(Directive)
Each line of the listing where "factors" appears should be reported.

(Material for this task)
____________
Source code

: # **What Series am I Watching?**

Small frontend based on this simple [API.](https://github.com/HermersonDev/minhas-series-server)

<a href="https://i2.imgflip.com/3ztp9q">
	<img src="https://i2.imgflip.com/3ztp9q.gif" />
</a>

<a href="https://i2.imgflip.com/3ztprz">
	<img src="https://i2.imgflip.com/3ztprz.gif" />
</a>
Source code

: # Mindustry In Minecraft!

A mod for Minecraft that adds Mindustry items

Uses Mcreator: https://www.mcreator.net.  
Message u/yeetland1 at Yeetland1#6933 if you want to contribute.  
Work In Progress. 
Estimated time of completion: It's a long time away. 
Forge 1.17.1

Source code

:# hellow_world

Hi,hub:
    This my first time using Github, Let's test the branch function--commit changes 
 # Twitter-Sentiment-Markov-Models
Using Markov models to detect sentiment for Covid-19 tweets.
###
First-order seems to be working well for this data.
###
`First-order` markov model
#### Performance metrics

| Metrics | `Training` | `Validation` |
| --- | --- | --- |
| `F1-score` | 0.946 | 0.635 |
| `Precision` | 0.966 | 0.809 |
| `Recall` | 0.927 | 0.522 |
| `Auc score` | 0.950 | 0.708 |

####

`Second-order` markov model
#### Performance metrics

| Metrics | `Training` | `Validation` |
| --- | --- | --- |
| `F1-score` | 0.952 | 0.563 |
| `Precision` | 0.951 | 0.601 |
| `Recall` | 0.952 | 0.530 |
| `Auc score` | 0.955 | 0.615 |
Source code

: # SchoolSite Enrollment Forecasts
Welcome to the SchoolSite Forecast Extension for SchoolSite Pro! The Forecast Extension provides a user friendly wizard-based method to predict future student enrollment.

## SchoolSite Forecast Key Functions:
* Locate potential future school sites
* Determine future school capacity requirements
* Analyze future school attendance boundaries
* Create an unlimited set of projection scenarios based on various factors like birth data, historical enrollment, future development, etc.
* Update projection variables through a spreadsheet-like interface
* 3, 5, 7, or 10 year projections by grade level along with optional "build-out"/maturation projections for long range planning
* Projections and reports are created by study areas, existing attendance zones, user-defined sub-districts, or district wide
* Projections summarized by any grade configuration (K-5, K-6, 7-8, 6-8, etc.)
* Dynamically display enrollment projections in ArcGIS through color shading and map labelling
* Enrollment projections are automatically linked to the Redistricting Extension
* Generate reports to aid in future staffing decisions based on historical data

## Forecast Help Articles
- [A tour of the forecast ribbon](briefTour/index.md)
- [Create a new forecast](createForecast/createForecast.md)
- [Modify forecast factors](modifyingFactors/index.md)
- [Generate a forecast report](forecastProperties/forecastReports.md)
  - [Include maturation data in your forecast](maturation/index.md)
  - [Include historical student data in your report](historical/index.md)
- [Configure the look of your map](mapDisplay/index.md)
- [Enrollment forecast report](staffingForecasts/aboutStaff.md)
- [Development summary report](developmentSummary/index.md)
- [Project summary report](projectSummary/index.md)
____________
(Reply)
* Create an unlimited set of projection scenarios based on various factors like birth data, historical enrollment, future development, etc.
- [Modify forecast factors](modifyingFactors/index.md)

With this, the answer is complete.